One last gripe–the indicator light panel is the smallest thing I have ever seen, or have never seen. We spend most of our ride time cruising around with a blinker on.
If Buell is expecting some cross-over business from the Japanese market, they must meet a touch higher quality standard for this kind of dough. But the Buell has improved significantly through the years.
Hey, Harley, how about sticking that VR1000 engine in one?
Cafe Racing and Biker Bar Ornamenting
by Michael Kamrad
Welcome again to the Buell Testing Grounds. The American sport bike manufacturer has introduced two new rides for 1997–the 81 horsepower M2 Cyclone, a two-seat version of the S1 Lightning, and the new, improved 91 horsepower S3 Thunderbolt. Both motorcycles offer a high performance ride and different types of ergonomics.
All the new Buells share the Lightning-style perimeter frame that debuted last year.
The M2 and the S3 both have a Harley-Davidson 1200cc Sportster based engine lining in the chrome-moly cage. The engine is rubber mounted and sport Buell’s two-into-one exhaust system. The “shoe box” air cleaner hangs off the right side of both bikes.
Take a close look at any Buell engine, and you will see modified cylinder heads. The Thunderbolt also gets high performance cams. The special heads and cams are a result of Buell’s continuing mission to extract more power from the Sporty engine.
The chrome-moly steel perimeter frame is well designed and incorporates the bikes’ components well. The S3 has an inverted fork while the M2 wears a standard set of legs. Radial ZR rated tires are standard on both, as are single disc brakes, front and rear. Both bikes have a six-pot front caliper. There are mounting holes already in place for the addition of a second rotor and caliper. The belt drive to the rear wheel means no messy chain.
The Thunderbolt gets 7/8 inch bars and standard switch gear this year just like the M2.
The look of a Buell is still one of brutish grace. A bike for a nonconformist. Maybe a die hard Harley enthusiast’s answer to the sport bike question. If this description makes you smile, then step forward. This is your bike. And just think. I haven’t even started one up for you yet.
Goosing the throttle on an open road shows the Buells’ characters. I swear the snorting sound from the air box is as loud and thrilling as the sound of the exhaust. Don’t be fooled by this Sporty engine. Two 600cc cylinders make for a low and mid range monster putting serious torque to the street.
Outside the fact that both of these bikes have sport-touring ride positions, the feel of their ride performance is one of true sport bike control.
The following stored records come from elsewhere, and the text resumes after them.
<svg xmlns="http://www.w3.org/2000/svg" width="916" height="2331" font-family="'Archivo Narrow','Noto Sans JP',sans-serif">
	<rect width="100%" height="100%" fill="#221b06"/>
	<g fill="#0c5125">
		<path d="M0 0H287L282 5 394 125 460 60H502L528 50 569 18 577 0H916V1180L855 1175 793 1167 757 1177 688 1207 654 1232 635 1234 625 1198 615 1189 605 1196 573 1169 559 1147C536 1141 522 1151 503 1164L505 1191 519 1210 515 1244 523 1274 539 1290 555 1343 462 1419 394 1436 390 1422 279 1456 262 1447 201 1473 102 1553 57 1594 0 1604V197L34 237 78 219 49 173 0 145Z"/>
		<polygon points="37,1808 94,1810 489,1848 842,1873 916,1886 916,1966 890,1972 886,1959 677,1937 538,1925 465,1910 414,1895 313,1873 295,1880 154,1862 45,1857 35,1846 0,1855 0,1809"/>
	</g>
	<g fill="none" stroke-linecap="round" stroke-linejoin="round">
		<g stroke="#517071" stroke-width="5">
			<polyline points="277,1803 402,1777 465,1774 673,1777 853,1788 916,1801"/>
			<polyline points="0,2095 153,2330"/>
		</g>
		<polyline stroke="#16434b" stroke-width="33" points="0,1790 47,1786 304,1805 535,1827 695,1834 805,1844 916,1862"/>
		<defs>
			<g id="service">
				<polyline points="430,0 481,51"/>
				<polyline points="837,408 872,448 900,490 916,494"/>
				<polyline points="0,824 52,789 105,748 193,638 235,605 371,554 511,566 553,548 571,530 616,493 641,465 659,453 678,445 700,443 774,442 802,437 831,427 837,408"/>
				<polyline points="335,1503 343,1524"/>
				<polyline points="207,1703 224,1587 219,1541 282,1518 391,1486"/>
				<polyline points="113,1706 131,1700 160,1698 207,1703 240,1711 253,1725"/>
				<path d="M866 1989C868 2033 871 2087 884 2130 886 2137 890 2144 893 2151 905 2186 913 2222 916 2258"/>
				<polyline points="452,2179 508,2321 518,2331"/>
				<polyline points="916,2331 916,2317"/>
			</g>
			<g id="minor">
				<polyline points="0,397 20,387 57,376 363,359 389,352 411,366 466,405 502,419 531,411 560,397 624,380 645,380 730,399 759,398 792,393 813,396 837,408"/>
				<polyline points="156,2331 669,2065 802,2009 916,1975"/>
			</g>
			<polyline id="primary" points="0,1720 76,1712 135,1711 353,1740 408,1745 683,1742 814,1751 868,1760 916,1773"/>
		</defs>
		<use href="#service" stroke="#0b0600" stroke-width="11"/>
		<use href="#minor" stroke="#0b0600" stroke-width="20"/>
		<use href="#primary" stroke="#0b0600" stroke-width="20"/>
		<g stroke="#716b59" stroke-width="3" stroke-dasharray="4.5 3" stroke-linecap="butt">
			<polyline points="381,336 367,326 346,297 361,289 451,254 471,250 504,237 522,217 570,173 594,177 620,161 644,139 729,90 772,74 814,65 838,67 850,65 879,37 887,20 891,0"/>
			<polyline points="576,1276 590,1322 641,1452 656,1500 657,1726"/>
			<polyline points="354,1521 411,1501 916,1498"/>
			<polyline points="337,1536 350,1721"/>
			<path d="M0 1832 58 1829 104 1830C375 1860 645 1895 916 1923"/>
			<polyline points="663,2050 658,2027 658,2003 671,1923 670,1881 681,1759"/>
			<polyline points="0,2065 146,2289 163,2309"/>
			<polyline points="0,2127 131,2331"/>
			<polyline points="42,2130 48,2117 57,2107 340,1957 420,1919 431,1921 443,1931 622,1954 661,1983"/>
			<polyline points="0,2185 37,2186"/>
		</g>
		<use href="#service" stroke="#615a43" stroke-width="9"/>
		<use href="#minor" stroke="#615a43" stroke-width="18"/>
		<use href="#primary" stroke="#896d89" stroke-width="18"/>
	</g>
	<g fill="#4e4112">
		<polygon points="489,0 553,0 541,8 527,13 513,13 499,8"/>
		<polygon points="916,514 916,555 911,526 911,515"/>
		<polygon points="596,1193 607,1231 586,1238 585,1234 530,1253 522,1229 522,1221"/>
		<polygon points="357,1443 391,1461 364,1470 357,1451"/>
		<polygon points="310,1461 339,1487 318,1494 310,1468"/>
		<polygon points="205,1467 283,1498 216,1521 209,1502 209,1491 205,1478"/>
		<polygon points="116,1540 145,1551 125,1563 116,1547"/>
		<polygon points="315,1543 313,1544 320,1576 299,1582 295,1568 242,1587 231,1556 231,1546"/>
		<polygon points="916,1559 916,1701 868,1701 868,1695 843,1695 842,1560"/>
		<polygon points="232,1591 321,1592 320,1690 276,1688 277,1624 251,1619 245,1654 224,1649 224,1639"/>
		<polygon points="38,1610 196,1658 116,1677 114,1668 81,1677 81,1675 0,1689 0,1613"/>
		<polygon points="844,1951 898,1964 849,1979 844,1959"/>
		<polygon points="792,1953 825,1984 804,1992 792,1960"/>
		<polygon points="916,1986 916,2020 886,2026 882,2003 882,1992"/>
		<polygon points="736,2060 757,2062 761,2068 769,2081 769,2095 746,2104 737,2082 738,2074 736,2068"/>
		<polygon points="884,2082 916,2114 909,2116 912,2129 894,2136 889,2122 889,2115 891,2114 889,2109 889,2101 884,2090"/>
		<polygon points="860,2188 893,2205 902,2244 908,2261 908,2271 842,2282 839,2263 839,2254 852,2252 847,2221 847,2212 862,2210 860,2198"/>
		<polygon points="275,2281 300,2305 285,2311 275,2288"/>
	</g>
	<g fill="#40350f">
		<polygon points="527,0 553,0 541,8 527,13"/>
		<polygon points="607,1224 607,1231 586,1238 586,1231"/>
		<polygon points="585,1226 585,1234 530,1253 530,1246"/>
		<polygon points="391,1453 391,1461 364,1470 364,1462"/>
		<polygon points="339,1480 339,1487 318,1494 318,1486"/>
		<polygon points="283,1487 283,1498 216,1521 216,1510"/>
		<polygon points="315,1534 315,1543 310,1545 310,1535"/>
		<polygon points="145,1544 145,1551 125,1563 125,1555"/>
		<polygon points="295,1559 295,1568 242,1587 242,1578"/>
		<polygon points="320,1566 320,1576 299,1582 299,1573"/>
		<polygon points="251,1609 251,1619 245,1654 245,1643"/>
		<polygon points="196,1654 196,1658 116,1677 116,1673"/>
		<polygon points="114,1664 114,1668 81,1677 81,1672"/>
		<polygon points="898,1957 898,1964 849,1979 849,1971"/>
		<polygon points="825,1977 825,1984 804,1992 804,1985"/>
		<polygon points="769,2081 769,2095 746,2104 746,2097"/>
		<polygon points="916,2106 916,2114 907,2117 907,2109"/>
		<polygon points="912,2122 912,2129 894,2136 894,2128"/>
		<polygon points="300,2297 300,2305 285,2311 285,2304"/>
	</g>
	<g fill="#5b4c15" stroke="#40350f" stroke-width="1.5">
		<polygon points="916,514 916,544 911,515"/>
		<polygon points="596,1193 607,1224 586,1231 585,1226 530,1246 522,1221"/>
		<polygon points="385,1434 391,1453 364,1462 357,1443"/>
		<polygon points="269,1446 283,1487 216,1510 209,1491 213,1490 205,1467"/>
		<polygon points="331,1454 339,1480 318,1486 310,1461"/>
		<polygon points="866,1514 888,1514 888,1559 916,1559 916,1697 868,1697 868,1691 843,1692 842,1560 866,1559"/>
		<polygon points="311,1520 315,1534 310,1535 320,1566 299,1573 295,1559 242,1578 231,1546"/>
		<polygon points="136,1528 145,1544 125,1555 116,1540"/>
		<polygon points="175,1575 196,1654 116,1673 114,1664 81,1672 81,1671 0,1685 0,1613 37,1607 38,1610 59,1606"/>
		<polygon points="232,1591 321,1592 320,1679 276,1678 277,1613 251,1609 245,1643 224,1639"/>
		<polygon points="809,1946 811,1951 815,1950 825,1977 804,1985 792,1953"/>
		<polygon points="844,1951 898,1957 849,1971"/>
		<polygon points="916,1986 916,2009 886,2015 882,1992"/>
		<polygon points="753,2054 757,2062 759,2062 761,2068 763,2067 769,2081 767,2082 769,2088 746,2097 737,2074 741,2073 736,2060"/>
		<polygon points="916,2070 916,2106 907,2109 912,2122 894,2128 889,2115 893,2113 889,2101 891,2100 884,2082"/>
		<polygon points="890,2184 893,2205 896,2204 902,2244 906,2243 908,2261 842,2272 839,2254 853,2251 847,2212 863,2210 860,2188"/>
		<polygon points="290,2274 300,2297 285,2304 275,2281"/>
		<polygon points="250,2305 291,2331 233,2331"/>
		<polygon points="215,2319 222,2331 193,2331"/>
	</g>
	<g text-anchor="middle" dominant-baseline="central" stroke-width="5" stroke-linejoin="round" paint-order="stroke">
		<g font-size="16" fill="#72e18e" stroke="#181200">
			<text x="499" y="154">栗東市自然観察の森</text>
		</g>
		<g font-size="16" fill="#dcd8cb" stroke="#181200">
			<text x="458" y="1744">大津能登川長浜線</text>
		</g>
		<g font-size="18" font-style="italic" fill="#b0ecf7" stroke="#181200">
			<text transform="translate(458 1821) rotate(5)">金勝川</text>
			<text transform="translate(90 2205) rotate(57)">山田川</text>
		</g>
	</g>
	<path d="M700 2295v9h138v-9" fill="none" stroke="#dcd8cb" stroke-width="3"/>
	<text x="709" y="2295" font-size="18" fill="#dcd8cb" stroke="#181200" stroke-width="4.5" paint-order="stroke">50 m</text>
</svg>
At low speed or high speed, the Buells give excellent rider confidence.
Picking a favorite depends on where your taste sits in the sport bike body styles. If you like minimalism, the M2 has that “Naked Bike” look. The S3 has wider bodywork, a bigger gas tank, and a semi-functional front fairing.
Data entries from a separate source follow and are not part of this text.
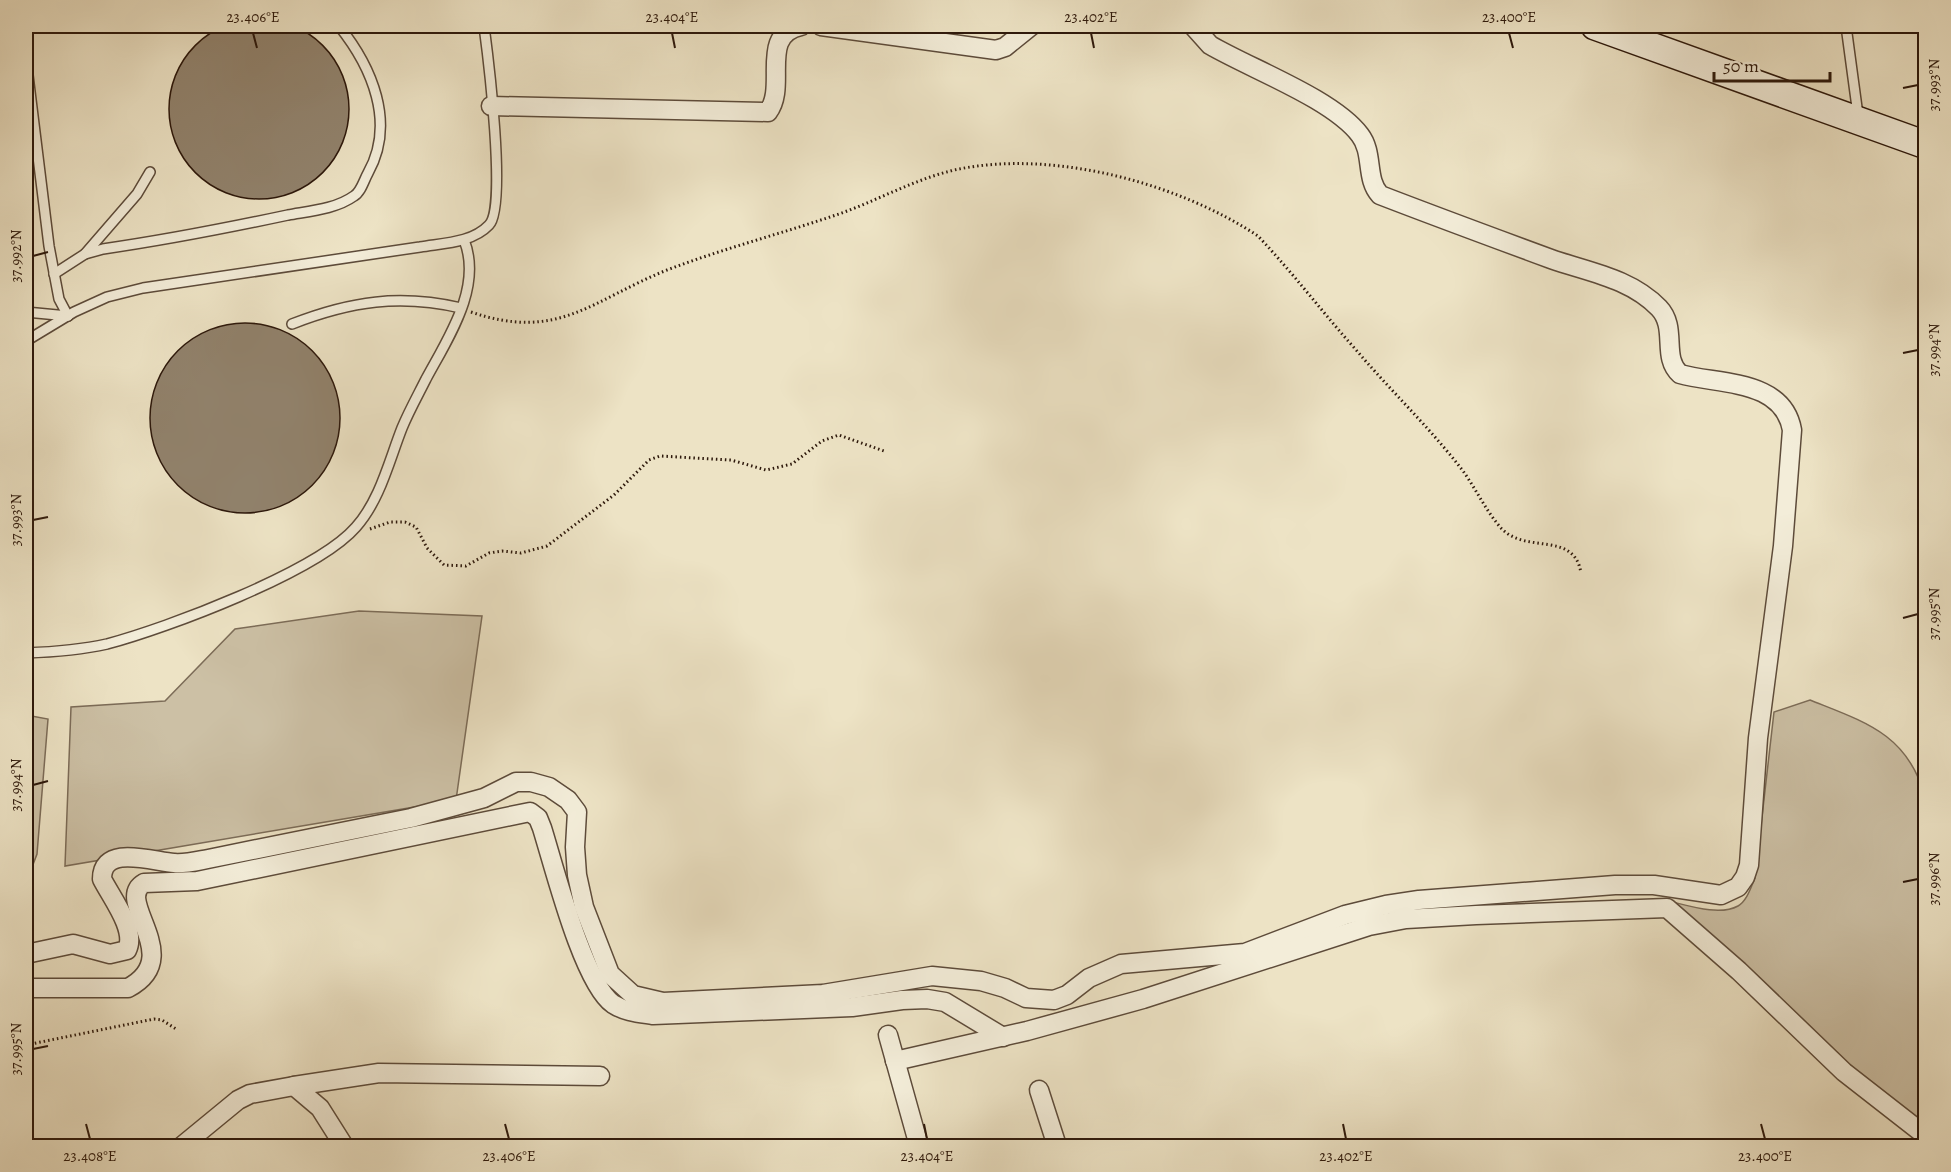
<svg xmlns="http://www.w3.org/2000/svg" width="1951" height="1172" font-family="Alegreya,serif">
  <rect width="100%" height="100%" fill="#ede3c5"/>
  <filter id="stains"><feTurbulence type="fractalNoise" baseFrequency=".00333" numOctaves="4"/><feColorMatrix values="0 0 0 0 .2 0 0 0 0 .09 0 0 0 0 .02 0 0 0 .5 -.17"/></filter>
  <radialGradient id="worn" r=".72"><stop offset=".6" stop-color="#630" stop-opacity="0"/><stop offset="1" stop-color="#630" stop-opacity=".3"/></radialGradient>
  <g fill="#ccc0a5" stroke="#7c6c58" stroke-width="1.5">
    <path d="M359 611 482 616 456 800 65 866 71 707 165 701 235 629Z"/>
    <path d="M1810 700C1865 722 1908 734 1925 797V1129L1863 1081 1664 900C1684 904 1718 917 1738 906 1747 901 1751 887 1755 878L1774 712Z"/>
    <path d="M26 715 48 719 37 854 26 883Z"/>
  </g>
  <g fill="#91826c" stroke="#2d180b" stroke-width="1.5">
    <circle cx="259" cy="109" r="90"/>
    <circle cx="245" cy="418" r="95"/>
  </g>
  <g fill="none" stroke-linecap="round" stroke-linejoin="round">
    <g stroke="#5d4b3a" stroke-width="12">
      <g id="lane">
        <path d="M1846 26 1858 115"/>
        <path d="M26 59 49 246 59 299 68 316"/>
        <path d="M85 254 137 194 150 172"/>
        <path d="M54 274 85 254 103 249C165 240 227 228 288 215 310 211 336 209 354 196 361 192 364 180 368 173 396 123 372 67 339 26"/>
        <path d="M26 312 68 316"/>
        <path d="M292 324C351 301 400 294 461 308"/>
        <path d="M26 341 74 312 107 297 143 288 420 247C443 243 472 243 489 225 507 208 488 56 484 26"/>
        <path d="M26 653C53 652 80 650 107 644 167 628 317 572 356 527 380 500 389 461 402 428 409 411 418 395 426 379 448 338 483 287 464 240"/>
      </g>
    </g>
    <g stroke="#5d4b3a" stroke-width="21">
      <g id="street">
        <path d="M821 26 996 50 1005 47 1031 26"/>
        <path d="M491 106 768 112C788 86 758 35 801 26"/>
        <path d="M26 954 73 944 110 954 127 950C137 930 111 897 102 879 102 843 154 862 174 863 185 864 197 861 208 859L411 818 484 798 516 782H531L549 787 568 800 577 812 575 847 577 875 584 907 610 974 633 995 663 1002 823 994 932 976 981 981 1005 988 1026 998 1054 1000 1067 995 1089 978 1121 964 1245 953 1345 915 1386 905 1419 900 1615 885H1654L1721 895 1738 887 1745 877 1749 865 1758 738 1783 546 1792 430C1783 379 1720 385 1680 374 1661 357 1678 328 1659 308 1630 278 1588 272 1551 259 1494 238 1437 217 1380 195 1365 179 1374 153 1360 135 1333 99 1251 69 1210 45L1193 26"/>
        <path d="M26 988H128C187 957 113 901 144 883L197 881 530 812 538 818 542 828C554 866 583 983 613 1004 625 1012 640 1013 653 1015L852 1007 902 1000 927 999 945 1002 1003 1037"/>
        <path d="M888 1035 919 1146"/>
        <path d="M895 1061 1027 1031 1143 999 1369 926 1406 919 1476 915 1667 908 1739 971 1844 1072 1926 1136"/>
        <path d="M294 1086 379 1073 600 1076"/>
        <path d="M1039 1090 1057 1146"/>
        <path d="M182 1146 238 1100 250 1094 294 1086 320 1108 344 1146"/>
      </g>
    </g>
    <g stroke="#2d180b" stroke-width="30">
      <path id="secondary" d="M1595 26 1926 145"/>
    </g>
    <g stroke="#2d180b" stroke-width="3" stroke-dasharray="1.5 3" stroke-linecap="butt">
      <path d="M471 312C558 342 592 300 667 270 722 249 780 234 836 215 877 201 916 178 959 169 1055 150 1178 183 1258 236 1293 273 1323 313 1357 351 1391 391 1431 429 1463 471 1476 489 1486 511 1501 528 1526 555 1574 530 1581 573"/>
      <path d="M370 529 390 522H405L416 527 427 548 444 565 466 566 489 553 502 551 521 553 547 546 614 495 649 460 660 456 731 460 766 470 792 464 822 441 839 435 884 451"/>
      <path d="M26 1045 154 1019 162 1020 176 1029"/>
    </g>
    <use href="#lane" stroke="#f3edd9" stroke-width="9"/>
    <use href="#street" stroke="#f3edd9" stroke-width="18"/>
    <use href="#secondary" stroke="#f3edd9" stroke-width="27"/>
  </g>
  <path fill="none" stroke="#2d180b" stroke-width="2" d="M253 33 257 48M672 33 675 48M1091 33 1094 48M1509 33 1513 48M1903 88 1918 85M33 256 48 252M1903 353 1918 350M33 520 48 517M1903 618 1918 614M33 785 48 781M1903 882 1918 879M33 1049 48 1046M86 1124 90 1139M505 1124 509 1139M924 1124 927 1139M1343 1124 1346 1139M1761 1124 1765 1139"/>
  <rect width="1951" height="1172" fill="none" stroke="#ede3c5" stroke-width="66"/>
  <path d="M1714 72v9h116v-9" fill="none" stroke="#2d180b" stroke-width="3"/>
  <text x="1723" y="72" font-size="18" fill="#2d180b" stroke="#f3edd9" stroke-width="4.5" paint-order="stroke">50 m</text>
  <rect x="33" y="33" width="1885" height="1106" fill="none" stroke="#2d180b" stroke-width="2"/>
  <g font-size="15" text-anchor="middle" fill="#2d180b">
    <text x="253" y="22">23.406°E</text>
    <text x="672" y="22">23.404°E</text>
    <text x="1091" y="22">23.402°E</text>
    <text x="1509" y="22">23.400°E</text>
    <text transform="translate(1934 85) rotate(-90)" y="5">37.993°N</text>
    <text transform="translate(16 256) rotate(-90)" y="5">37.992°N</text>
    <text transform="translate(1934 350) rotate(-90)" y="5">37.994°N</text>
    <text transform="translate(16 520) rotate(-90)" y="5">37.993°N</text>
    <text transform="translate(1934 614) rotate(-90)" y="5">37.995°N</text>
    <text transform="translate(16 785) rotate(-90)" y="5">37.994°N</text>
    <text transform="translate(1934 879) rotate(-90)" y="5">37.996°N</text>
    <text transform="translate(16 1049) rotate(-90)" y="5">37.995°N</text>
    <text x="90" y="1161">23.408°E</text>
    <text x="509" y="1161">23.406°E</text>
    <text x="927" y="1161">23.404°E</text>
    <text x="1346" y="1161">23.402°E</text>
    <text x="1765" y="1161">23.400°E</text>
  </g>
  <rect width="100%" height="100%" filter="url(#stains)"/>
  <rect width="100%" height="100%" fill="url(#worn)"/>
</svg>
The S3’s hotter cam also sets it apart. Not by much. But you are getting a little more power out of the motor. It was enough for me to notice.
I must remind you that the party stops at 6,300 RPMs not 12,000. So, if revs cream you, don’t sniff around the Buell bush. You need to go to the land of Buddha. Or if a motorcycle built with the world’s leading technology and manufacturing techniques is what you are after, look to the Japanese and Europeans. The Buell is a brutish creature of nonconformity, and it reflects this in its build.
Not that it is built poorly. It is a different kind of build. Think of this as the difference between owning a 1970 Plymouth Hemi Cuda and owning a 1997 Porsche 911 Coupe.
Let’s face it. The Buell is built by Americans for the American Dream. It is a motorcycle for open road touring and city cruising. For cafe racing and biker bar ornamenting. Could you ask for more?